Quelle est
la famille malheureuse dont il est question dans ce quatrième roman publiée en français de
Sara Mesa ?
(Je vais droit au but en vous épargnant la citation de Tolstoï de rigueur).
Une famille isolée sous le joug d'un père autoritaire, obsessionnel et tyrannique avec de bonnes intentions en apparence et une mère effacée, frustrée, apeurée, qui se soumet à la loi et aux desseins paternels. La fratrie se compose de Damián, l'aîné, en surpoids, mal dans sa peau, qui peine à trouver grâce aux yeux de son père, et prend très tôt conscience qu'il ne sera jamais ce que ses parents attendent de lui, Rosa, moins soumise, Aquilino, le petit dernier, le plus vif et le plus futé, seul à arriver à s'affirmer et à composer avec la tyrannie paternelle, et enfin Martina, cousine adoptée, orpheline à l'âge de 8 ans, qui les regarde de l'extérieur.

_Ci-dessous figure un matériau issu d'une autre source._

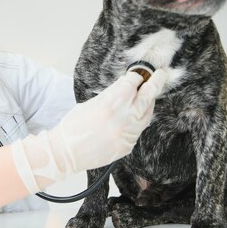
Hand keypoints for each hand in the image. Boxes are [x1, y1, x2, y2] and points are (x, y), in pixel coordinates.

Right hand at [11, 69, 168, 192]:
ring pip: (147, 114)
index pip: (132, 83)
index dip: (136, 76)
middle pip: (148, 95)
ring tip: (148, 97)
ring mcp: (127, 134)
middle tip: (161, 75)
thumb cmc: (72, 127)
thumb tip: (125, 87)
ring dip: (148, 104)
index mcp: (110, 103)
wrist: (65, 153)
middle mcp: (122, 118)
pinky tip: (134, 117)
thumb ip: (110, 96)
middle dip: (156, 83)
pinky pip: (138, 130)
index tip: (137, 74)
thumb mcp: (89, 104)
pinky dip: (138, 121)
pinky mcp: (127, 146)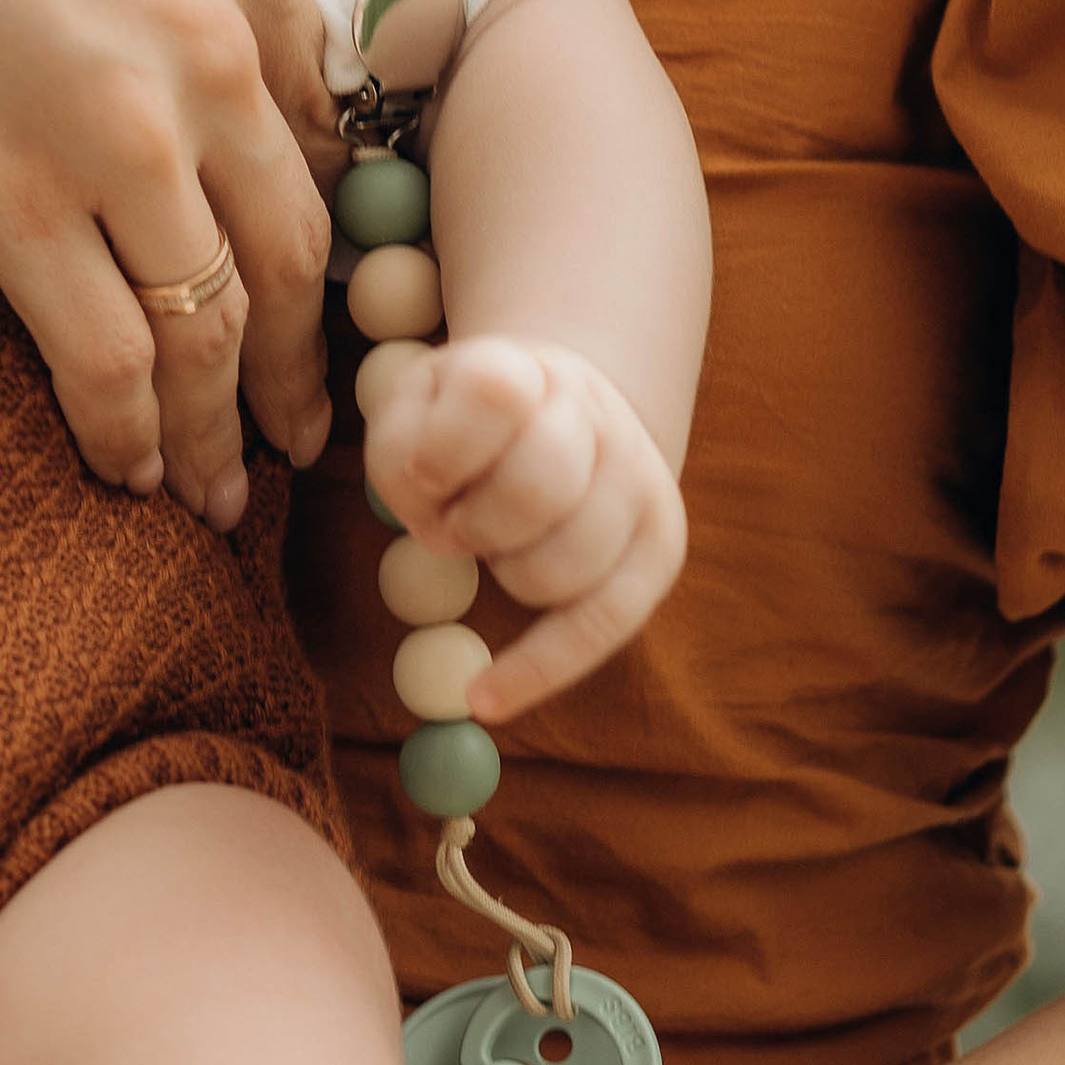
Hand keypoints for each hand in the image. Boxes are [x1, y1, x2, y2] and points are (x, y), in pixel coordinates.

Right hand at [0, 0, 336, 523]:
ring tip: (216, 487)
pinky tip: (123, 470)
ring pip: (214, 324)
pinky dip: (130, 434)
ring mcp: (123, 135)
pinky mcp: (19, 204)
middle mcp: (215, 49)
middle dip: (301, 358)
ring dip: (222, 427)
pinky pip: (110, 359)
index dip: (318, 234)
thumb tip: (226, 30)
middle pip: (294, 246)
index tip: (305, 295)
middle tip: (298, 427)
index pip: (321, 133)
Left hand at [364, 334, 685, 718]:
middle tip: (457, 522)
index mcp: (525, 366)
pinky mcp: (662, 545)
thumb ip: (402, 452)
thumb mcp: (412, 412)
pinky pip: (604, 626)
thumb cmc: (461, 425)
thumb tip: (437, 513)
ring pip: (565, 566)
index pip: (493, 392)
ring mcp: (641, 476)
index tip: (424, 479)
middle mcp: (597, 411)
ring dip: (508, 573)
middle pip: (537, 489)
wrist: (558, 409)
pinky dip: (540, 670)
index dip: (443, 453)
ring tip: (500, 544)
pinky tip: (486, 698)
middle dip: (476, 526)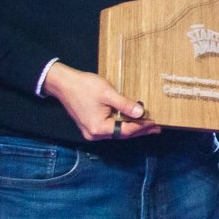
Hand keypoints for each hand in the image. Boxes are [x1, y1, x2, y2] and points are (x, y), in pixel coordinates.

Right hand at [45, 62, 159, 139]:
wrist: (63, 83)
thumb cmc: (83, 86)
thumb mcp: (108, 94)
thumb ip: (125, 105)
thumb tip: (141, 113)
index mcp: (98, 128)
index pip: (126, 131)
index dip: (142, 127)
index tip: (155, 123)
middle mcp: (94, 133)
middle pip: (121, 134)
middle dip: (139, 130)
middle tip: (156, 128)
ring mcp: (91, 131)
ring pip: (116, 132)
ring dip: (131, 128)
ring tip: (147, 125)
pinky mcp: (89, 125)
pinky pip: (109, 128)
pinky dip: (121, 125)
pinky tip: (131, 121)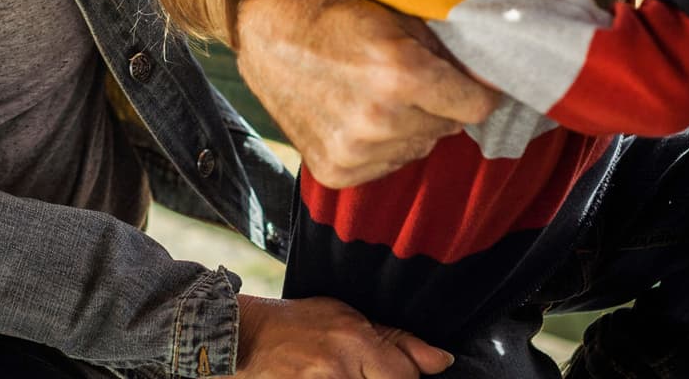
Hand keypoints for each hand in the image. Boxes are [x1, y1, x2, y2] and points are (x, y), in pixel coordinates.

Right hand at [235, 0, 499, 187]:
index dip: (479, 92)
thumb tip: (487, 80)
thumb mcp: (397, 16)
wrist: (265, 31)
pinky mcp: (336, 171)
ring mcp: (355, 151)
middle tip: (411, 79)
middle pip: (449, 128)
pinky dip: (383, 145)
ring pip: (420, 147)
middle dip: (440, 105)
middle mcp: (380, 120)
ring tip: (379, 96)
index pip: (477, 107)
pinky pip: (388, 165)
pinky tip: (359, 116)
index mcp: (401, 74)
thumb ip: (445, 51)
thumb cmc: (334, 13)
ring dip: (412, 126)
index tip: (472, 85)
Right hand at [236, 296, 452, 376]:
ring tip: (346, 372)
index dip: (406, 376)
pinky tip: (328, 376)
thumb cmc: (298, 323)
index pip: (406, 377)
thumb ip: (396, 340)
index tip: (393, 371)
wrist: (247, 337)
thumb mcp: (348, 316)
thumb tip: (442, 361)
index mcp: (355, 341)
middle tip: (364, 370)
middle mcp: (341, 369)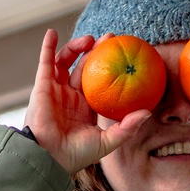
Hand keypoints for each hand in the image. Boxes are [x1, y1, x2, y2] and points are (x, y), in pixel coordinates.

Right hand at [23, 30, 150, 175]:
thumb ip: (127, 128)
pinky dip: (47, 47)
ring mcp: (56, 90)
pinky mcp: (42, 86)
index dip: (110, 66)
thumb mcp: (107, 142)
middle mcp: (71, 96)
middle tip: (111, 38)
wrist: (49, 157)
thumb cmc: (77, 154)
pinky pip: (45, 62)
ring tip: (90, 39)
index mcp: (86, 106)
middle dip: (97, 50)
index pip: (100, 80)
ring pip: (65, 61)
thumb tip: (147, 112)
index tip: (122, 53)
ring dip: (76, 46)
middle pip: (84, 66)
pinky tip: (52, 32)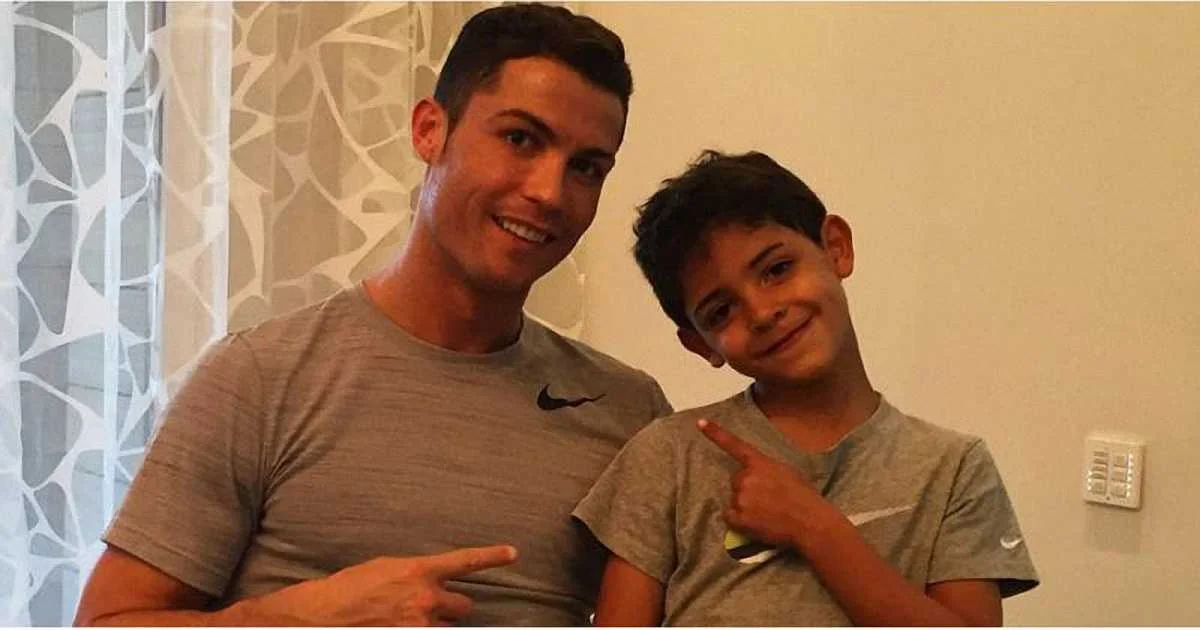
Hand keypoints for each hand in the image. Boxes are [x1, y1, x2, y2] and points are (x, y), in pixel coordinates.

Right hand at [270, 545, 517, 625]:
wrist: (321, 617)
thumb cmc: (348, 589)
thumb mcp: (385, 569)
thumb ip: (414, 575)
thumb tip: (429, 581)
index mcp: (419, 571)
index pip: (465, 561)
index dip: (491, 556)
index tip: (512, 553)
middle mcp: (425, 598)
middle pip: (464, 606)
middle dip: (452, 608)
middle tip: (430, 609)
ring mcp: (420, 625)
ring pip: (450, 629)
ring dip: (437, 626)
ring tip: (410, 620)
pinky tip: (403, 625)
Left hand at [698, 419, 835, 549]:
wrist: (810, 522)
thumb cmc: (803, 496)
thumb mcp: (786, 471)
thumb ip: (766, 468)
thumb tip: (757, 474)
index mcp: (759, 462)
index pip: (734, 444)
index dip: (715, 433)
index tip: (700, 422)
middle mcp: (746, 477)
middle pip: (736, 480)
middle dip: (747, 488)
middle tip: (768, 499)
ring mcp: (740, 497)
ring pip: (734, 499)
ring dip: (745, 505)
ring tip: (767, 512)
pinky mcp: (738, 517)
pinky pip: (730, 516)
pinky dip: (739, 521)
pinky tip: (757, 522)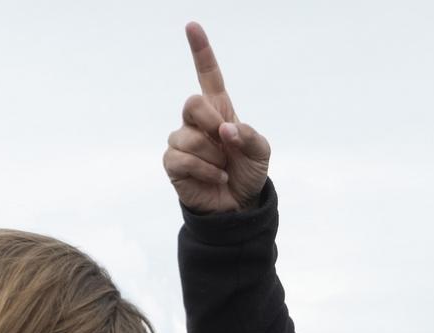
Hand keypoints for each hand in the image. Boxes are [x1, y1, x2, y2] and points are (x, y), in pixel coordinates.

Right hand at [164, 22, 269, 212]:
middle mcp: (196, 122)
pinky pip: (184, 159)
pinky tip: (217, 177)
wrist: (239, 205)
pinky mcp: (173, 163)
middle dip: (211, 122)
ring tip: (223, 167)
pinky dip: (206, 170)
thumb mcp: (260, 153)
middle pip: (192, 103)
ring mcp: (182, 141)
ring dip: (214, 156)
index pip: (208, 75)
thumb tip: (225, 130)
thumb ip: (249, 135)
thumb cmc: (247, 172)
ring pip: (189, 137)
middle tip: (225, 142)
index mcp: (219, 110)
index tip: (193, 27)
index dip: (201, 51)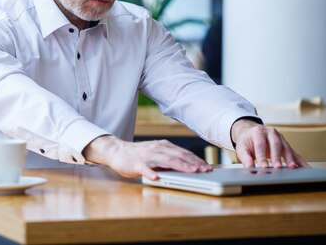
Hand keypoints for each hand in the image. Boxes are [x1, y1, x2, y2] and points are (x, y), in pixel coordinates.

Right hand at [83, 135, 212, 180]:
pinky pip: (145, 169)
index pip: (183, 153)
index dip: (197, 160)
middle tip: (205, 170)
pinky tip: (156, 178)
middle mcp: (157, 149)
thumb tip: (188, 166)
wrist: (117, 151)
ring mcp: (147, 156)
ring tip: (191, 172)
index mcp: (163, 146)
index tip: (208, 167)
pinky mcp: (136, 164)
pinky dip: (151, 173)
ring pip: (166, 160)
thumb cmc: (139, 155)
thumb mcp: (156, 154)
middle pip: (178, 156)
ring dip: (180, 166)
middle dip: (193, 163)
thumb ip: (170, 158)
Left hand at [231, 119, 308, 168]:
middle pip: (275, 145)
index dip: (262, 157)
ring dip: (290, 159)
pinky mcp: (286, 145)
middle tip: (278, 168)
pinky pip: (294, 153)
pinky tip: (306, 168)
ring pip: (286, 148)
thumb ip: (245, 157)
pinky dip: (300, 161)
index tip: (264, 167)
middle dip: (277, 157)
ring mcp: (280, 138)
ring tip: (292, 168)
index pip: (260, 145)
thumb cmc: (247, 141)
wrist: (252, 132)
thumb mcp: (242, 148)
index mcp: (258, 132)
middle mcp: (271, 132)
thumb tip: (249, 168)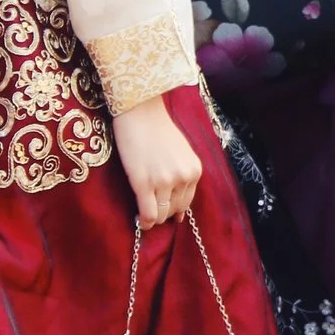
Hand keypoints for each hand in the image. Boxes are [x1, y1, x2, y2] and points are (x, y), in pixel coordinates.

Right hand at [114, 95, 203, 225]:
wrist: (140, 112)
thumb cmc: (158, 130)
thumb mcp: (182, 154)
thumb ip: (183, 177)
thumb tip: (180, 212)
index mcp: (194, 170)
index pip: (186, 202)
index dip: (174, 209)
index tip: (164, 209)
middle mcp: (183, 177)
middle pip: (174, 210)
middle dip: (163, 213)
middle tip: (151, 209)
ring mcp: (163, 181)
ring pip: (160, 214)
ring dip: (153, 218)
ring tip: (145, 215)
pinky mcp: (143, 183)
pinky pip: (148, 213)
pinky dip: (144, 222)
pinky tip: (140, 221)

Damián père, figure patriarcale rigide, glaçante, a conçu sa famille comme un « projet ». C'est un homme aux idées fixes obsédé par la droiture et Gandhi.
Raconté du point de vue des différents membres de
la famille, la construction temporelle du roman n'est pas linéaire et couvre plusieurs décennies, avec sauts dans le temps. La structure, intelligente, donne de la densité et de l'épaisseur à ce récit fragmentée.
Avec une économie de moyens et une grande habileté, elle nous fait ressentir l'oppression quotidienne des membres de
la famille, l'atmosphère de terreur, dénonçant les abus de pouvoir et ce qui a traditionnellement soutenu l'institution familiale : l'autoritarisme patriarcal. La scène inaugurale est glaçante et instille un malaise qui ne quittera pas le lecteur. Martina se voit sommée par son « père » de ne pas fermer à clé son journal intime. Car « il n'y a pas de secrets dans cette famille! ». Elle devra l'écrire sous son regard vigilant.
La famille n'est ici qu'un environnement asservissant, inconfortable, claustrophobique et oppressant. Un lieu de violence psychologique sourde et sournoise.
Comment se construire alors? Quelles sont les répercussions d'une telle enfance ? de quoi sommes-nous faits ?
Il n'y a pas de conclusion rassurante avec
Sara Mesa.
L'autrice capture parfaitement des moments de vie et des situations ambiguës ou ambivalentes mais également la terrible solitude de ses personnages.